News & Politics

Power 150: Health, Science, Philanthropy & Religion

Washington's most influential people in health, science, philanthropy and religion


Thomas Cech. Nobel winner and president of the Howard Hughes Medical Institute, he runs the area’s wealthiest nonprofit.

Francis Collins and Craig Venter. The two who mapped the DNA code are biotech stars—Venter at his new Rockville company attempting to create alternative fuels from microbes, Collins at NIH applying DNA research to medicine.

Tony Fauci. Head of infectious-disease research at NIH, where his funding has more than doubled since 2000.

Martine Rothblatt. United Therapeutics, her booming Silver Spring company, could become Washington’s biotech flagship.

Ken Samet. The former head of Washington Hospital Center has taken over the reins of the seven-hospital MedStar network.

Knox Singleton. Inova Health’s CEO for 23 years, he’s made it the dominant healthcare presence in Northern Virginia.


Carol Thompson Cole. The longtime high-ranking DC official now runs the philanthropy begun by Mario Morino, Raul Fernandez, and Mark Warner.

Terri Freeman. President of the Community Foundation, which handed out more than $90 million in grants last year.

Sidney and Jane Harman. Big arts backers. The Shakespeare’s new 775-seat theater, opening this month, carries their name.

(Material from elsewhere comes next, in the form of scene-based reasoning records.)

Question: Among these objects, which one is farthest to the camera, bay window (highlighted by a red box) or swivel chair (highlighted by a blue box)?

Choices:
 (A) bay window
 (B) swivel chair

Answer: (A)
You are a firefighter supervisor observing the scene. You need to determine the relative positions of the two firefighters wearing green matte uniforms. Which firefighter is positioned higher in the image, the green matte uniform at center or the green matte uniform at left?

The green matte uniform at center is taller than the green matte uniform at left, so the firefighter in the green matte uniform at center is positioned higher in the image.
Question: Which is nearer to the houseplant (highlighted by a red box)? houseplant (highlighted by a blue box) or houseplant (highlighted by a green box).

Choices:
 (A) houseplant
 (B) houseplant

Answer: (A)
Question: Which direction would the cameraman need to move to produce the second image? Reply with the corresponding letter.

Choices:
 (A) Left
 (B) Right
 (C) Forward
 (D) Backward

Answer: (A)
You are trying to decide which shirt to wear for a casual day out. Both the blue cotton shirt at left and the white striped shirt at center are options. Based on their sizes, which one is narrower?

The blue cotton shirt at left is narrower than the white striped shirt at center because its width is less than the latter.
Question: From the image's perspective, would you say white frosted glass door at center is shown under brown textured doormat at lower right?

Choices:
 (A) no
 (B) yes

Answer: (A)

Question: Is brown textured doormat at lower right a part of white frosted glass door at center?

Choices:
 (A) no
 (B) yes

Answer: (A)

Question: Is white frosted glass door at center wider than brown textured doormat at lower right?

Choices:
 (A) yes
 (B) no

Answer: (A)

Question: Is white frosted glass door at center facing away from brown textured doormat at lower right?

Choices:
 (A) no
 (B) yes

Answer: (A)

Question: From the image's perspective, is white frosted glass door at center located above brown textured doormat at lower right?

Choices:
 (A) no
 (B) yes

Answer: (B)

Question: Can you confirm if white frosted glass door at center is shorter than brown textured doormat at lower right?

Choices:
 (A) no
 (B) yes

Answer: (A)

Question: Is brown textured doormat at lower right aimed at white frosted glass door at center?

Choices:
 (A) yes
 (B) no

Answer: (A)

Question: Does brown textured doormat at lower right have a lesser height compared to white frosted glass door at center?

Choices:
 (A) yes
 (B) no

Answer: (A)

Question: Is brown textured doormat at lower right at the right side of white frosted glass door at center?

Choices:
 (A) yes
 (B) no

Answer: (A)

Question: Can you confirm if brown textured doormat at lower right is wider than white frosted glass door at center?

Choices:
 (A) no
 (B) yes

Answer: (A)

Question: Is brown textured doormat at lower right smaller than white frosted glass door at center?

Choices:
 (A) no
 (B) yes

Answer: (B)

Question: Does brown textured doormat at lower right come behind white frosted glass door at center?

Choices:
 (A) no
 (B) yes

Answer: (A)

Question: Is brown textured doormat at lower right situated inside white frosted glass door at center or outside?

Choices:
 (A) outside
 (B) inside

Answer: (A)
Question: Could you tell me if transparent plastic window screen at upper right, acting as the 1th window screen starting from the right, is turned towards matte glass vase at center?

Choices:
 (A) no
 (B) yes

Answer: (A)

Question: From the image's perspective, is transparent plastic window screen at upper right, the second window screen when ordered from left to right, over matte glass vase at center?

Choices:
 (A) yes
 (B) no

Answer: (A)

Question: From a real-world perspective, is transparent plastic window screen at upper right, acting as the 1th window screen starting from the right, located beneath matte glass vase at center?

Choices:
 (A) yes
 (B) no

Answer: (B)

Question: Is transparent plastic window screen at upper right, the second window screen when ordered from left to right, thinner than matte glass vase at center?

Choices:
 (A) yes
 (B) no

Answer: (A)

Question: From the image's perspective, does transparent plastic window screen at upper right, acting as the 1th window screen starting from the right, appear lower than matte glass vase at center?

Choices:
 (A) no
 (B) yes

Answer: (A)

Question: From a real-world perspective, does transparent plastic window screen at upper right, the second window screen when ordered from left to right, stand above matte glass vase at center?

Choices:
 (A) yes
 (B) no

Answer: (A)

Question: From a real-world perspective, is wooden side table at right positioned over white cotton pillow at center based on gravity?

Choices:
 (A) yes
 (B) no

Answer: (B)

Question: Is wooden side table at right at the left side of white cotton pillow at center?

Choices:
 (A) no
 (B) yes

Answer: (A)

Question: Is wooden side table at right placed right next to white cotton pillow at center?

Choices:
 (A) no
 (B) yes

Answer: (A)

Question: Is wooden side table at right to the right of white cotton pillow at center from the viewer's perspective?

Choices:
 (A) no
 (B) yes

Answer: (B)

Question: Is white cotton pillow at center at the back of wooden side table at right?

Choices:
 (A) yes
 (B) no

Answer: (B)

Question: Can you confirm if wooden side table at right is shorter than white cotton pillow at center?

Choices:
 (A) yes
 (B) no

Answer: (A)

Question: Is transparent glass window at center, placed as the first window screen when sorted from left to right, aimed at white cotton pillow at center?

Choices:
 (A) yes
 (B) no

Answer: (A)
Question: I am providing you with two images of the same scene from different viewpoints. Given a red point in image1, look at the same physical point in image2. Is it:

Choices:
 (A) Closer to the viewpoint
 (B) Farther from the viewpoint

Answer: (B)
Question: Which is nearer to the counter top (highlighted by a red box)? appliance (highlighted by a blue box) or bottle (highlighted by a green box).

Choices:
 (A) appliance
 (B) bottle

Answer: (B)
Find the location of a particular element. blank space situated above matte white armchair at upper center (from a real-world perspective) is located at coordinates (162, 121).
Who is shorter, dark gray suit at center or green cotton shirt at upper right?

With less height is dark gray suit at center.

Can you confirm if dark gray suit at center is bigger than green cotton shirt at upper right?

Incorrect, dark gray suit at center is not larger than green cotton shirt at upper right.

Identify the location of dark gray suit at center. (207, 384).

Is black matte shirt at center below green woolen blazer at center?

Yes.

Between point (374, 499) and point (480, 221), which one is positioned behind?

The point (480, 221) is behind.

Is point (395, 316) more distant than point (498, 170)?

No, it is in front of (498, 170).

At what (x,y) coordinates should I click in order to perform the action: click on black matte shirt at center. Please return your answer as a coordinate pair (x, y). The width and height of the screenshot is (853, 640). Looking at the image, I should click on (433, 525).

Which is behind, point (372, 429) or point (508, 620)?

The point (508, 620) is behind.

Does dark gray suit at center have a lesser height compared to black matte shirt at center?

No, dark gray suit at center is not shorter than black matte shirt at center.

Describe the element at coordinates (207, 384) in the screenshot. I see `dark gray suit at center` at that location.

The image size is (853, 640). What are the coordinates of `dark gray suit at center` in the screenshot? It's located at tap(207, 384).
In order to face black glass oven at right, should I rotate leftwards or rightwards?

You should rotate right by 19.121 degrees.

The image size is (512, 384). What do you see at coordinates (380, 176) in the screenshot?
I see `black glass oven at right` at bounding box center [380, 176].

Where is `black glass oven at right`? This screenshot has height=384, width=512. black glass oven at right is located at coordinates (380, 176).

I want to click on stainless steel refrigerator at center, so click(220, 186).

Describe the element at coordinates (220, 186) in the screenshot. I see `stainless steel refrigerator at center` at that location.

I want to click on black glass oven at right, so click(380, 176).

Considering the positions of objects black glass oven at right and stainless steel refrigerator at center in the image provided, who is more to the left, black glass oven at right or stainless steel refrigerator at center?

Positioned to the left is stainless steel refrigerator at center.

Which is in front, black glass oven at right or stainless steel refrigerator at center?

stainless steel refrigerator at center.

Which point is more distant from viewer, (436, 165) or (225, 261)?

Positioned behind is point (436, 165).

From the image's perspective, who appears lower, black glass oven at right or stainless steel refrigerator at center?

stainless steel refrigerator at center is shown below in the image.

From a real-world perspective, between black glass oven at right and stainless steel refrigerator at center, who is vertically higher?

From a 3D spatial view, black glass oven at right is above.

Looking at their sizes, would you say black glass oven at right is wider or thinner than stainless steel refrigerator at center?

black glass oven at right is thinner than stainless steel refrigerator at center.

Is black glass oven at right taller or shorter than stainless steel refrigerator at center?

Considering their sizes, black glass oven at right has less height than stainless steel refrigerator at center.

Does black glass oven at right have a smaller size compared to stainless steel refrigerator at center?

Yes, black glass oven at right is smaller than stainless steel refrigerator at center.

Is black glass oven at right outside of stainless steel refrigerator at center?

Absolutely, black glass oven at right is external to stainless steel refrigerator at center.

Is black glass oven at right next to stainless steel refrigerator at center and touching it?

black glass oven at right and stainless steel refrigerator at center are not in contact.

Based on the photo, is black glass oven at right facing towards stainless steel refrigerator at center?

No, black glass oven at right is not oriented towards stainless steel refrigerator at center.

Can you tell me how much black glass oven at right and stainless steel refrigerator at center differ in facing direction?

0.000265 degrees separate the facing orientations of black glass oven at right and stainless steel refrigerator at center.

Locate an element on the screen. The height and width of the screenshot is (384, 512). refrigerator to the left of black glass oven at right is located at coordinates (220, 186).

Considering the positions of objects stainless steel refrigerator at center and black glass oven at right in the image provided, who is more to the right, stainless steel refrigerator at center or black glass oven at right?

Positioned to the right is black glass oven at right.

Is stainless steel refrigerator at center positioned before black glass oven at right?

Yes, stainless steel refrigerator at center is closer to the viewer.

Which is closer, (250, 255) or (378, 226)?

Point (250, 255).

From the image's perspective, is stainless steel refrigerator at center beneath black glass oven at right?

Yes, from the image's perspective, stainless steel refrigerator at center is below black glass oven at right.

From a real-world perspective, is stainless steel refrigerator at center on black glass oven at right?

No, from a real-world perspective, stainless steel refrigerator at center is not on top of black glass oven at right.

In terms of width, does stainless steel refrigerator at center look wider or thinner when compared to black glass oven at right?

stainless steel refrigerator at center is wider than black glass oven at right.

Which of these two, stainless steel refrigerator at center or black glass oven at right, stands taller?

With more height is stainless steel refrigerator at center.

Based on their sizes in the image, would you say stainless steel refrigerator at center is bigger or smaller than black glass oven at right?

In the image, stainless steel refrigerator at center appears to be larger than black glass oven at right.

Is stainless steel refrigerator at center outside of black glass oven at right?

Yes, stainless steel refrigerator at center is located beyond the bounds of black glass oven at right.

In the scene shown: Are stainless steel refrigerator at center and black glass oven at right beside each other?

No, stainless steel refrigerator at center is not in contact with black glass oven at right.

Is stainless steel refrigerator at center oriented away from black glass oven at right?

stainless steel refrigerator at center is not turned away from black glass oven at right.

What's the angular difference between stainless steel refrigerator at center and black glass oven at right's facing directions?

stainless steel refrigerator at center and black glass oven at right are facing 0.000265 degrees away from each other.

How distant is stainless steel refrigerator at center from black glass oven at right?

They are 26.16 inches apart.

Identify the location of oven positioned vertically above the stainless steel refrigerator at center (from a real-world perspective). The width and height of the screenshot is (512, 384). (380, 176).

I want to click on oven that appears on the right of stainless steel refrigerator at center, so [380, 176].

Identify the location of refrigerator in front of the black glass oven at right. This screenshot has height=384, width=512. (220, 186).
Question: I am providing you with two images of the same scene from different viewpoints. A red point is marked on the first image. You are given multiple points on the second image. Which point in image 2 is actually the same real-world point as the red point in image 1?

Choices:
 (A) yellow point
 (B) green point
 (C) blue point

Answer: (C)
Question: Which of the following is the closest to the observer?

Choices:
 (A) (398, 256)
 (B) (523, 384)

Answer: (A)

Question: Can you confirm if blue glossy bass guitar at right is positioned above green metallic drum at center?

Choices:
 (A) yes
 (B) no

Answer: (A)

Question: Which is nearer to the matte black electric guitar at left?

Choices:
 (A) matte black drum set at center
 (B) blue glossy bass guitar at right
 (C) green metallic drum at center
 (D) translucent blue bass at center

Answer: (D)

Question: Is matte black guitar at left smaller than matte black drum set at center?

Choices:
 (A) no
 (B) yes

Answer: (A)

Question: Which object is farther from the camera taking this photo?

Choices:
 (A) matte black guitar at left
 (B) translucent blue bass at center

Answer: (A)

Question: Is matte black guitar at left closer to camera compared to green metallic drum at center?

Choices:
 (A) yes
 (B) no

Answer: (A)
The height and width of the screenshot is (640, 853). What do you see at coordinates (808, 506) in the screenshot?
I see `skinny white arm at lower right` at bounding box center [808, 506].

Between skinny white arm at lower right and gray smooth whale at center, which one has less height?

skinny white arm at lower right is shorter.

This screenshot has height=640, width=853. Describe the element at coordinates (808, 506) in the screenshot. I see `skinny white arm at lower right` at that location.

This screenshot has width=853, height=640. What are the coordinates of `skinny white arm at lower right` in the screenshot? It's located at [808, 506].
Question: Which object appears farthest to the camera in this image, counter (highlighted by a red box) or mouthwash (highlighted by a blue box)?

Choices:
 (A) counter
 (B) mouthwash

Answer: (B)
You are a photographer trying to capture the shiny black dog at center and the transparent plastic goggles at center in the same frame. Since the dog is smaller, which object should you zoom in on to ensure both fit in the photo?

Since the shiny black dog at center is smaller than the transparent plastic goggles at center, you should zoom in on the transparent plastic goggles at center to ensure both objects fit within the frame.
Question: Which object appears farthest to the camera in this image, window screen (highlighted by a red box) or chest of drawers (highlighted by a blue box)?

She’s in Congress; he is selling his audio and electronics company for $8 billion.

John Hendricks. Patron saint of local soccer, he’s also a supporter of the Library of Congress.

Jim Kimsey. The former AOL exec’s foundation is active in DC’s public schools and neighborhoods, and he’s a regular supporter of Georgetown University, the Kennedy Center, and the Washington National Opera.

Robert and Arlene Kogod. The two are part of the Charles E. Smith family’s real-estate dynasty. Kogod gifts have put their name on American University’s business school and, more recently, parts of Signature Theatre and the Smithsonian’s Donald Reynolds Center for American Art.

Jaylee Mead. She and her late husband, Gilbert—heir of a paper-company fortune—have given an estimated $50 million to Washington theaters, sparking a building boom.

Edward Orzechowski. His Catholic Charities is the area’s largest private social-service organization, serving 120,000 in poverty.

Catherine Reynolds. She stirred controversy with strings-attached gifts to the Smithsonian—pledges since withdrawn—but spreads millions to local arts, education, and health groups.

Joe Robert. A real-estate entrepreneur whose annual Fight Night—where power brokers don tuxedos and smoke cigars—delivers millions for children’s education and healthcare.

Roger and Victoria Sant. Among their recent gifts: $10 million to the National Symphony, $10 million to the Smithsonian Museum of Natural History, and $9 million to the Phillips Collection.

Robert and Clarice Smith. The couple—he’s son of the late developer Charles E. Smith—has pledged at least $45 million to the University of Maryland in the past decade. His name is on the business school; hers is on the performing-arts center.

Stacey Stewart. Though Fannie Mae closed its foundation, Stewart—head of its charitable giving—is still a big presence.

George Vradenburg. The retired AOL exec spearheaded fundraising for the Phillips Collection’s recent addition. He also leads charity efforts for Alzheimer’s as well as several regional planning efforts.


Bishop John Chane. Oversees the 45,000-member Episcopal Diocese and its local institutions—the Washington National Cathedral, National Cathedral School, and St. Albans.

Susan Gelman. With husband Michael, she’s a big player and contributor in the Jewish community—also a top candidate to head the Jewish Federation of Greater Washington.

H. Beecher Hicks Jr. Pastor for 30 years of the 140-year-old, 6,000-member Metropolitan Baptist.

Imam Mohamed Magid. Head of the All Dulles Area Muslim Society, which serves 5,000 families, and a charismatic leader in interfaith efforts.

Reverend Lon Solomon. His McLean Bible megachurch has a $90-million facility, powerful conservatives as members, and increasing reach in Northern Virginia.

Archbishop Donald Wuerl. Installed in 2006, he leads 580,000 Catholics in the Archdiocese of Washington, which runs three hospitals, three colleges, and more than 100 schools.